# \(K\)th order statistic in \(O(N)\)

Given an array \(A\) of size \(N\) and a number \(K\). The problem is to find \(K\)-th largest number in the array, i.e., \(K\)-th order statistic.

The basic idea - to use the idea of quick sort algorithm. Actually, the algorithm is simple, it is more difficult to prove that it runs in an average of \(O(N)\), in contrast to the quick sort.

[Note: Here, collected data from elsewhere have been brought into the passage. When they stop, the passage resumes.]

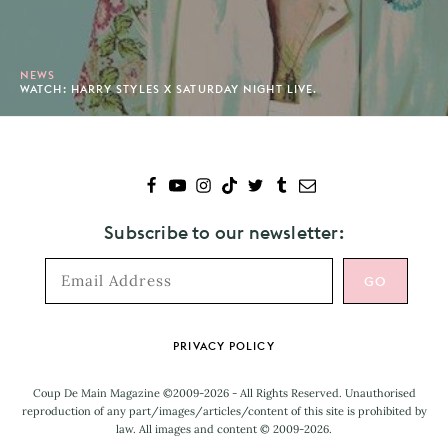
NEWS
WATCH: HARRY STYLES X SATURDAY NIGHT LIVE.
Subscribe to our newsletter:
Footer
PRIVACY POLICY
Coup De Main Magazine ©2009-2026 - All Rights Reserved. Unauthorised
reproduction of any part/images/articles/content of this site is prohibited by
law. All images and content © 2009-2026.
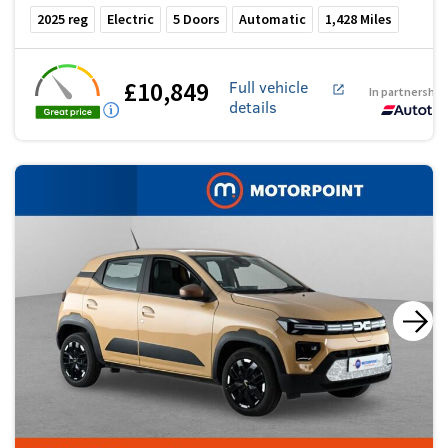
2025
reg
Electric
5
Doors
Automatic
1,428
Miles
£10,849
Full vehicle
In partnership
details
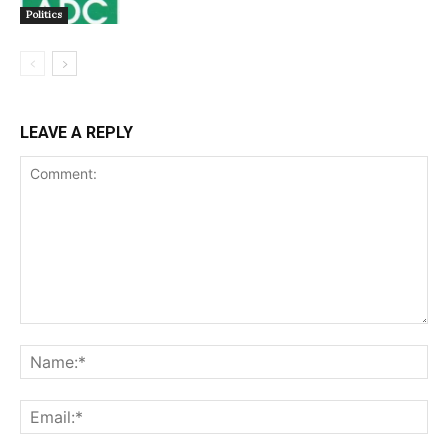
Politics
LEAVE A REPLY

## Implementation (not recursive)

```
template <class T>
T order_statistics (std::vector<T> a, unsigned n, unsigned k)
{
using std::swap;
for (unsigned l=1, r=n; ; )
{
if (r <= l+1)
{
// the current part size is either 1 or 2, so it is easy to find the answer
if (r == l+1 && a[r] < a[l])
swap (a[l], a[r]);
return a[k];
}
// ordering a[l], a[l+1], a[r]
unsigned mid = (l + r) >> 1;
swap (a[mid], a[l+1]);
if (a[l] > a[r])
swap (a[l], a[r]);
if (a[l+1] > a[r])
swap (a[l+1], a[r]);
if (a[l] > a[l+1])
swap (a[l], a[l+1]);
// performing division
// barrier is a[l + 1], i.e. median among a[l], a[l + 1], a[r]
unsigned
i = l+1,
j = r;
const T
cur = a[l+1];
for (;;)
{
while (a[++i] < cur) ;
while (a[--j] > cur) ;
if (i > j)
break;
swap (a[i], a[j]);
}
// inserting the barrier
a[l+1] = a[j];
a[j] = cur;
// we continue to work in that part, which must contain the required element
if (j >= k)
r = j-1;
if (j <= k)
l = i;
}
}
```

## Notes

- The randomized algorithm above is named quickselect. You should do random shuffle on \(A\) before calling it or use a random element as a barrier for it to run properly. There are also deterministic algorithms that solve the specified problem in linear time, such as median of medians.
- A deterministic linear solution is implemented in C++ standard library as std::nth_element.
- Finding \(K\) smallest elements can be reduced to finding \(K\)-th element with a linear overhead, as they're exactly the elements that are smaller than \(K\)-th.